Statistics for Data Analytics [Week 1-4]

Descriptive Statistics [Week 1]

1. Descriptive Statistics

This is where every data analyst’s journey with statistics begins. Descriptive statistics help you summarize and describe the main features of a dataset. It’s all about describing what is happening in the data.

Concepts to Master:

  • Measures of Central Tendency:

    • Mean: The average value of the dataset.
    • Median: The middle value that separates the dataset in half.
    • Mode: The most frequently occurring value.

    Real-life Example:
    Imagine you’re analyzing the salaries of employees in a company. The mean salary might give you an idea of the average, but if a few executives are making huge salaries, the median salary (middle value) could be a better representation of what most employees earn.

  • Measures of Spread:

    • Range: The difference between the highest and lowest values.
    • Variance: How much the data is spread out from the mean.
    • Standard Deviation: A more interpretable version of variance that tells you how much the data varies from the average.

    Real-life Example:
    In the same salary example, the standard deviation will tell you how widely salaries vary in the company.

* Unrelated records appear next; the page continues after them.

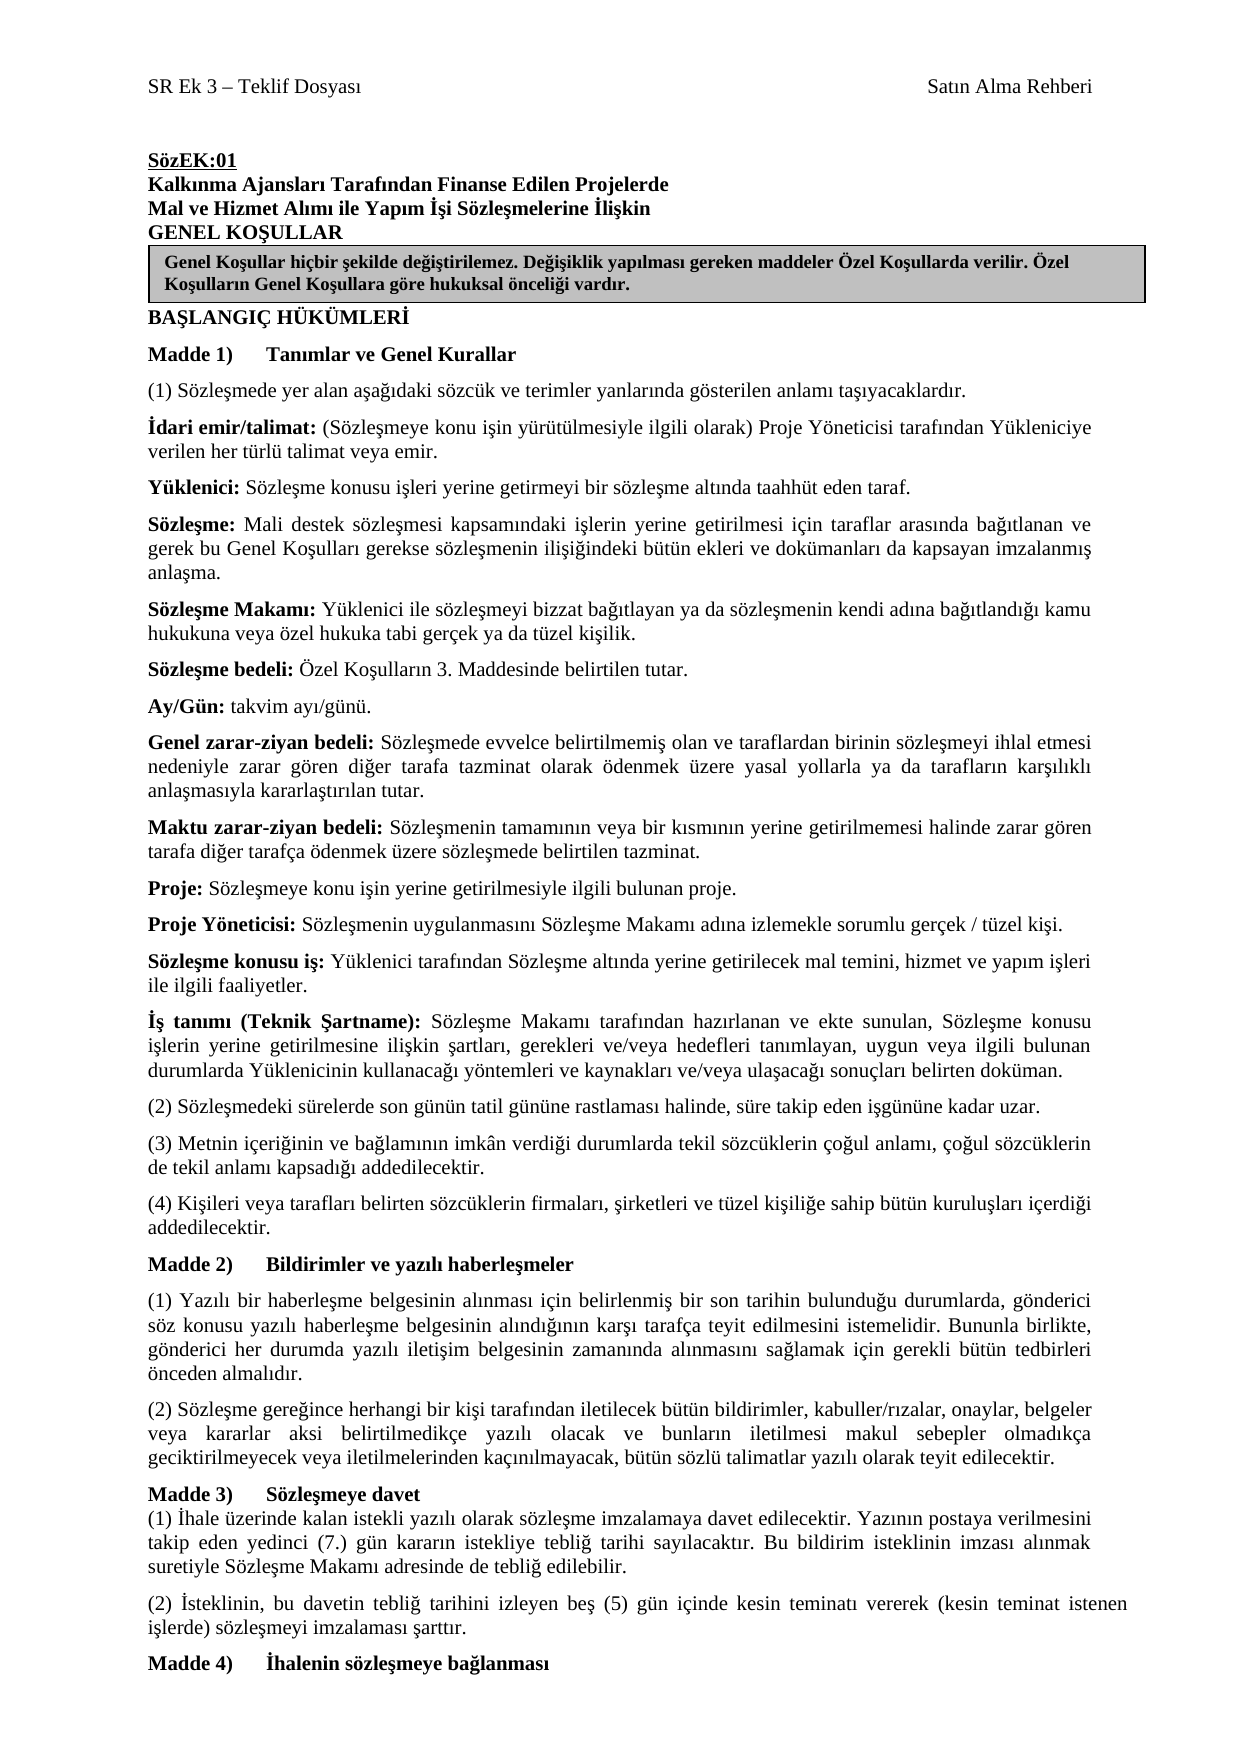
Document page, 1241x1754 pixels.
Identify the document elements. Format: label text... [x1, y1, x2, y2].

text BAŞLANGIÇ HÜKÜMLERİ [148, 305, 1093, 329]
text İş tanımı (Teknik Şartname): Sözleşme Makamı tarafından hazırlanan ve ekte sunulan, Sözleşme konusu işlerin yerine getirilmesine ilişkin şartları, gerekleri ve/veya hedefleri tanımlayan, uygun veya ilgili bulunan durumlarda Yüklenicinin kullanacağı yöntemleri ve kaynakları ve/veya ulaşacağı sonuçları belirten doküman. [148, 1009, 1093, 1082]
text Mal ve Hizmet Alımı ile Yapım İşi Sözleşmelerine İlişkin [148, 196, 1093, 220]
text (2) Sözleşme gereğince herhangi bir kişi tarafından iletilecek bütün bildirimler, kabuller/rızalar, onaylar, belgeler veya kararlar aksi belirtilmedikçe yazılı olacak ve bunların iletilmesi makul sebepler olmadıkça geciktirilmeyecek veya iletilmelerinden kaçınılmayacak, bütün sözlü talimatlar yazılı olarak teyit edilecektir. [148, 1397, 1093, 1469]
text Sözleşme: Mali destek sözleşmesi kapsamındaki işlerin yerine getirilmesi için taraflar arasında bağıtlanan ve gerek bu Genel Koşulları gerekse sözleşmenin ilişiğindeki bütün ekleri ve dokümanları da kapsayan imzalanmış anlaşma. [148, 512, 1093, 584]
text Genel zarar-ziyan bedeli: Sözleşmede evvelce belirtilmemiş olan ve taraflardan birinin sözleşmeyi ihlal etmesi nedeniyle zarar gören diğer tarafa tazminat olarak ödenmek üzere yasal yollarla ya da tarafların karşılıklı anlaşmasıyla kararlaştırılan tutar. [148, 730, 1093, 802]
text (1) Sözleşmede yer alan aşağıdaki sözcük ve terimler yanlarında gösterilen anlamı taşıyacaklardır. [148, 378, 1093, 402]
text (1) Yazılı bir haberleşme belgesinin alınması için belirlenmiş bir son tarihin bulunduğu durumlarda, gönderici söz konusu yazılı haberleşme belgesinin alındığının karşı tarafça teyit edilmesini istemelidir. Bununla birlikte, gönderici her durumda yazılı iletişim belgesinin zamanında alınmasını sağlamak için gerekli bütün tedbirleri önceden almalıdır. [148, 1288, 1093, 1385]
text Sözleşme Makamı: Yüklenici ile sözleşmeyi bizzat bağıtlayan ya da sözleşmenin kendi adına bağıtlandığı kamu hukukuna veya özel hukuka tabi gerçek ya da tüzel kişilik. [148, 597, 1093, 645]
text Maktu zarar-ziyan bedeli: Sözleşmenin tamamının veya bir kısmının yerine getirilmemesi halinde zarar gören tarafa diğer tarafça ödenmek üzere sözleşmede belirtilen tazminat. [148, 815, 1093, 863]
text Yüklenici: Sözleşme konusu işleri yerine getirmeyi bir sözleşme altında taahhüt eden taraf. [148, 475, 1093, 499]
text Kalkınma Ajansları Tarafından Finanse Edilen Projelerde [148, 172, 1093, 196]
text Sözleşme konusu iş: Yüklenici tarafından Sözleşme altında yerine getirilecek mal temini, hizmet ve yapım işleri ile ilgili faaliyetler. [148, 949, 1093, 997]
list Tanımlar ve Genel Kurallar [148, 342, 1093, 366]
list İhalenin sözleşmeye bağlanması [148, 1651, 1093, 1675]
text (4) Kişileri veya tarafları belirten sözcüklerin firmaları, şirketleri ve tüzel kişiliğe sahip bütün kuruluşları içerdiği addedilecektir. [148, 1191, 1093, 1239]
text (2) Sözleşmedeki sürelerde son günün tatil gününe rastlaması halinde, süre takip eden işgününe kadar uzar. [148, 1094, 1093, 1118]
text İdari emir/talimat: (Sözleşmeye konu işin yürütülmesiyle ilgili olarak) Proje Yöneticisi tarafından Yükleniciye verilen her türlü talimat veya emir. [148, 415, 1093, 463]
text SözEK:01 [148, 148, 1093, 172]
text Proje Yöneticisi: Sözleşmenin uygulanmasını Sözleşme Makamı adına izlemekle sorumlu gerçek / tüzel kişi. [148, 912, 1093, 936]
list Bildirimler ve yazılı haberleşmeler [148, 1252, 1093, 1276]
list Sözleşmeye davet [148, 1482, 1093, 1506]
text Proje: Sözleşmeye konu işin yerine getirilmesiyle ilgili bulunan proje. [148, 876, 1093, 900]
text (2) İsteklinin, bu davetin tebliğ tarihini izleyen beş (5) gün içinde kesin teminatı vererek (kesin teminat istenen işlerde) sözleşmeyi imzalaması şarttır. [148, 1591, 1130, 1639]
text (3) Metnin içeriğinin ve bağlamının imkân verdiği durumlarda tekil sözcüklerin çoğul anlamı, çoğul sözcüklerin de tekil anlamı kapsadığı addedilecektir. [148, 1131, 1093, 1179]
text GENEL KOŞULLAR [148, 220, 1093, 244]
text Sözleşme bedeli: Özel Koşulların 3. Maddesinde belirtilen tutar. [148, 657, 1093, 681]
text Ay/Gün: takvim ayı/günü. [148, 694, 1093, 718]
text (1) İhale üzerinde kalan istekli yazılı olarak sözleşme imzalamaya davet edilecektir. Yazının postaya verilmesini takip eden yedinci (7.) gün kararın istekliye tebliğ tarihi sayılacaktır. Bu bildirim isteklinin imzası alınmak suretiyle Sözleşme Makamı adresinde de tebliğ edilebilir. [148, 1506, 1093, 1578]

A large standard deviation means there’s a big difference between what people earn, while a small standard deviation means salaries are more uniform.

  • Quartiles and Percentiles:

    • Helps you divide the data into parts or rank data.

    Real-life Example:
    When analyzing exam scores, you might want to know the 90th percentile, which tells you the score below which 90% of students scored. This is useful in competitive exams like the SAT or GRE.